A gaussian splat converter that I made and abanonded became incredibly useful a few months later when I needed to do a visualisation for a really specific environment

lpln3452 3 hours ago||
Most of my side projects have functional core features that I use regularly but they aren't quite shippable. Building a GUI for others unfamiliar with the internal logic is incredibly difficult and tedious.
ghgr 3 hours ago|
To be fair, these "others unfamiliar with the internal logic" can very well be yourself in six months.
lpln3452 2 hours ago||
It could definitely happen after a few years and yes I have already had cases where I had to trace the code again to understand them. It is still a major hassle though! I occasionally build simple CLIs that are immediately intuitive but GUIs are just too much work.
ale 4 hours ago||
My view is that side projects are not meant to be finished at all. Ideally they shouldn’t be more than an outlet for scratching a creative itch, and like any creative project, if your main motivation shifts from a personal goal to something vapid like testing the market viability of an idea that’s costing you a lot of time and effort to begin with then you’re going about it the wrong way.
tomhow 3 hours ago||
Previously...

It's OK to abandon your side-project - https://news.ycombinator.com/item?id=39500386 - Feb 2024 (79 comments)

nottorp 3 hours ago||
> hey they aren't shipping their side-projects as quickly or numerously as they would like

What also needs to be shipped quickly and numerously? Oh, I remember, unsolicited commercial email...

boricj 2 hours ago|
I used to think about abandoning ghidra-delinker-extension.

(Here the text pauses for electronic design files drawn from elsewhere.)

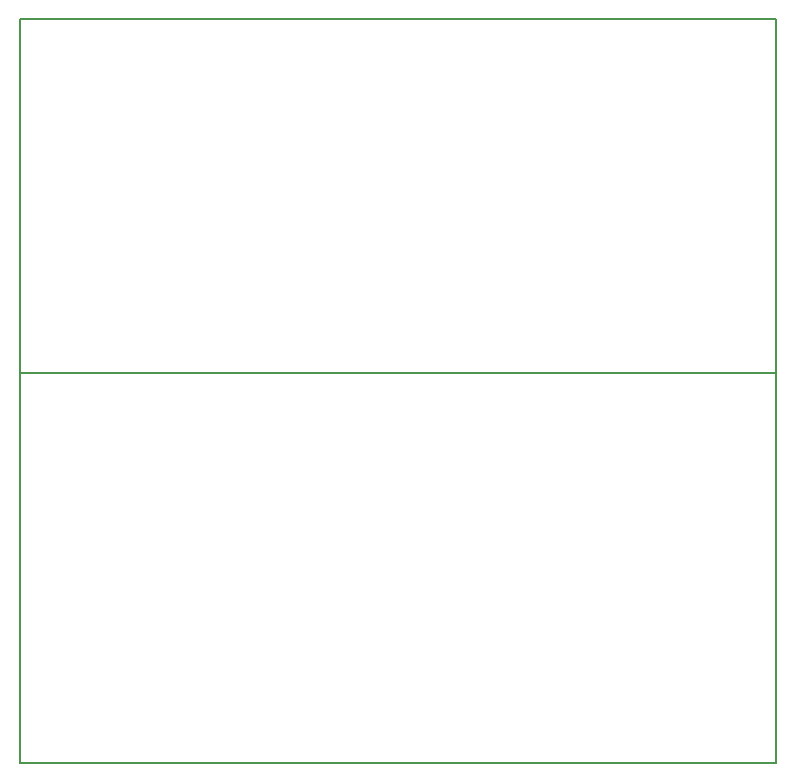
<source format=gbr>
G04 #@! TF.FileFunction,Profile,NP*
%FSLAX46Y46*%
G04 Gerber Fmt 4.6, Leading zero omitted, Abs format (unit mm)*
G04 Created by KiCad (PCBNEW 4.0.7) date 11/13/17 23:34:05*
%MOMM*%
%LPD*%
G01*
G04 APERTURE LIST*
%ADD10C,0.100000*%
%ADD11C,0.150000*%
G04 APERTURE END LIST*
D10*
D11*
X104902000Y-56134000D02*
X104902000Y-86106000D01*
X168910000Y-56134000D02*
X168910000Y-86106000D01*
X168910000Y-56134000D02*
X104902000Y-56134000D01*
X104902000Y-119126000D02*
X168910000Y-119126000D01*
X104902000Y-86106000D02*
X104902000Y-119126000D01*
X168910000Y-119126000D02*
X168910000Y-86106000D01*
X168910000Y-86106000D02*
X104902000Y-86106000D01*
M02*

</source>
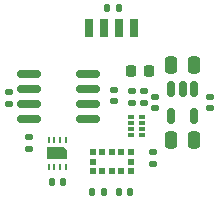
<source format=gts>
%TF.GenerationSoftware,KiCad,Pcbnew,(6.0.7)*%
%TF.CreationDate,2022-11-15T15:07:51+01:00*%
%TF.ProjectId,tofncan,746f666e-6361-46e2-9e6b-696361645f70,rev?*%
%TF.SameCoordinates,Original*%
%TF.FileFunction,Soldermask,Top*%
%TF.FilePolarity,Negative*%
%FSLAX46Y46*%
G04 Gerber Fmt 4.6, Leading zero omitted, Abs format (unit mm)*
G04 Created by KiCad (PCBNEW (6.0.7)) date 2022-11-15 15:07:51*
%MOMM*%
%LPD*%
G01*
G04 APERTURE LIST*
G04 Aperture macros list*
%AMRoundRect*
0 Rectangle with rounded corners*
0 $1 Rounding radius*
0 $2 $3 $4 $5 $6 $7 $8 $9 X,Y pos of 4 corners*
0 Add a 4 corners polygon primitive as box body*
4,1,4,$2,$3,$4,$5,$6,$7,$8,$9,$2,$3,0*
0 Add four circle primitives for the rounded corners*
1,1,$1+$1,$2,$3*
1,1,$1+$1,$4,$5*
1,1,$1+$1,$6,$7*
1,1,$1+$1,$8,$9*
0 Add four rect primitives between the rounded corners*
20,1,$1+$1,$2,$3,$4,$5,0*
20,1,$1+$1,$4,$5,$6,$7,0*
20,1,$1+$1,$6,$7,$8,$9,0*
20,1,$1+$1,$8,$9,$2,$3,0*%
%AMFreePoly0*
4,1,6,0.500000,-0.850000,-0.500000,-0.850000,-0.500000,0.550000,-0.200000,0.850000,0.500000,0.850000,0.500000,-0.850000,0.500000,-0.850000,$1*%
G04 Aperture macros list end*
%ADD10RoundRect,0.135000X0.185000X-0.135000X0.185000X0.135000X-0.185000X0.135000X-0.185000X-0.135000X0*%
%ADD11RoundRect,0.150000X0.825000X0.150000X-0.825000X0.150000X-0.825000X-0.150000X0.825000X-0.150000X0*%
%ADD12RoundRect,0.140000X-0.170000X0.140000X-0.170000X-0.140000X0.170000X-0.140000X0.170000X0.140000X0*%
%ADD13RoundRect,0.150000X-0.150000X0.512500X-0.150000X-0.512500X0.150000X-0.512500X0.150000X0.512500X0*%
%ADD14R,0.500000X0.500000*%
%ADD15RoundRect,0.140000X-0.140000X-0.170000X0.140000X-0.170000X0.140000X0.170000X-0.140000X0.170000X0*%
%ADD16RoundRect,0.140000X0.140000X0.170000X-0.140000X0.170000X-0.140000X-0.170000X0.140000X-0.170000X0*%
%ADD17R,0.250000X0.550000*%
%ADD18FreePoly0,270.000000*%
%ADD19RoundRect,0.250000X0.250000X0.475000X-0.250000X0.475000X-0.250000X-0.475000X0.250000X-0.475000X0*%
%ADD20RoundRect,0.140000X0.170000X-0.140000X0.170000X0.140000X-0.170000X0.140000X-0.170000X-0.140000X0*%
%ADD21RoundRect,0.218750X-0.218750X-0.256250X0.218750X-0.256250X0.218750X0.256250X-0.218750X0.256250X0*%
%ADD22R,0.700000X1.600000*%
%ADD23RoundRect,0.135000X-0.135000X-0.185000X0.135000X-0.185000X0.135000X0.185000X-0.135000X0.185000X0*%
%ADD24R,0.500000X0.400000*%
%ADD25R,0.500000X0.300000*%
G04 APERTURE END LIST*
D10*
X91300000Y-100110000D03*
X91300000Y-99090000D03*
D11*
X97975000Y-101405000D03*
X97975000Y-100135000D03*
X97975000Y-98865000D03*
X97975000Y-97595000D03*
X93025000Y-97595000D03*
X93025000Y-98865000D03*
X93025000Y-100135000D03*
X93025000Y-101405000D03*
D10*
X101700000Y-100010000D03*
X101700000Y-98990000D03*
D12*
X100200000Y-98920000D03*
X100200000Y-99880000D03*
D13*
X106950000Y-98862500D03*
X106000000Y-98862500D03*
X105050000Y-98862500D03*
X105050000Y-101137500D03*
X106950000Y-101137500D03*
D10*
X93000000Y-103910000D03*
X93000000Y-102890000D03*
D12*
X103700000Y-99520000D03*
X103700000Y-100480000D03*
D14*
X101600000Y-105800000D03*
X100800000Y-105790000D03*
X100000000Y-105800000D03*
X99200000Y-105800000D03*
X98400000Y-105800000D03*
X98400000Y-105000000D03*
X98400000Y-104200000D03*
X99200000Y-104200000D03*
X100000000Y-104200000D03*
X100800000Y-104200000D03*
X101600000Y-104200000D03*
X101600000Y-105000000D03*
D15*
X99620000Y-92000000D03*
X100580000Y-92000000D03*
D16*
X101580000Y-107600000D03*
X100620000Y-107600000D03*
D12*
X103500000Y-104220000D03*
X103500000Y-105180000D03*
D17*
X96150000Y-103125000D03*
X95650000Y-103125000D03*
X95150000Y-103125000D03*
X94650000Y-103125000D03*
X94650000Y-105475000D03*
X95150000Y-105475000D03*
X95650000Y-105475000D03*
X96150000Y-105475000D03*
D18*
X95400000Y-104300000D03*
D16*
X95880000Y-106700000D03*
X94920000Y-106700000D03*
D19*
X106950000Y-96800000D03*
X105050000Y-96800000D03*
D20*
X108300000Y-100480000D03*
X108300000Y-99520000D03*
D21*
X101612500Y-97300000D03*
X103187500Y-97300000D03*
D10*
X102700000Y-100010000D03*
X102700000Y-98990000D03*
D22*
X101905000Y-93650000D03*
X100635000Y-93650000D03*
X99365000Y-93650000D03*
X98095000Y-93650000D03*
D23*
X98290000Y-107600000D03*
X99310000Y-107600000D03*
D19*
X106950000Y-103200000D03*
X105050000Y-103200000D03*
D24*
X101600000Y-101250000D03*
D25*
X101600000Y-101750000D03*
X101600000Y-102250000D03*
D24*
X101600000Y-102750000D03*
X102600000Y-102750000D03*
D25*
X102600000Y-102250000D03*
X102600000Y-101750000D03*
D24*
X102600000Y-101250000D03*
M02*

</source>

It was a project that started innocently enough, but its domain is unbelievably complex. Recovering MIPS relocation spots from a Ghidra database sounds like an easy enough task, until you're confronted with behemoth functions that span thousands of instructions and undocumented psABI extensions that produces edge cases from Hell.

But then, someone contributed a PoC COFF exporter to go along with the PoC x86 ISA analyzer and after that the Windows video game decompilation picked it up, spreading by word of mouth. I've spent a ridiculously long time fixing bugs and learning about MSVC on-the-fly (quipping "there are lies, damned lies and the Microsoft Portable Executable and Common Object File Format Specification." on the decomp.me Discord server at one point). Then other architectures started creeping up in PRs, first x86_64 and later PowerPC. It's a bottomless pit of toolchains and platforms minutiae that demand perfection to pull off and would drive anyone stark raving mad.

It was bad enough that I let it sit for months at a time, only for someone to message me and fall back into it, then discover it got even more popular while I was away. I also somehow got invited to present a poster about it at ACM CCS 2025 in Taiwan, an absolutely insane story (how many hobbyists are invited to present something at a world-class academic conference on cyber-security?) that while very enlightening also physically wiped me out.

Copilot saved this project and I really mean it. Preparing artifacts, writing tests, performing investigations and large-scale refactorings: hours of grueling, soul-crushing menial work that I no longer have to subject myself to. Features that looked impossible like generating debugging symbols became within reach. The ironclad regression test suite happened to provide the perfect feedback loop. I still review the code and design, but I no longer burn myself out on this madness.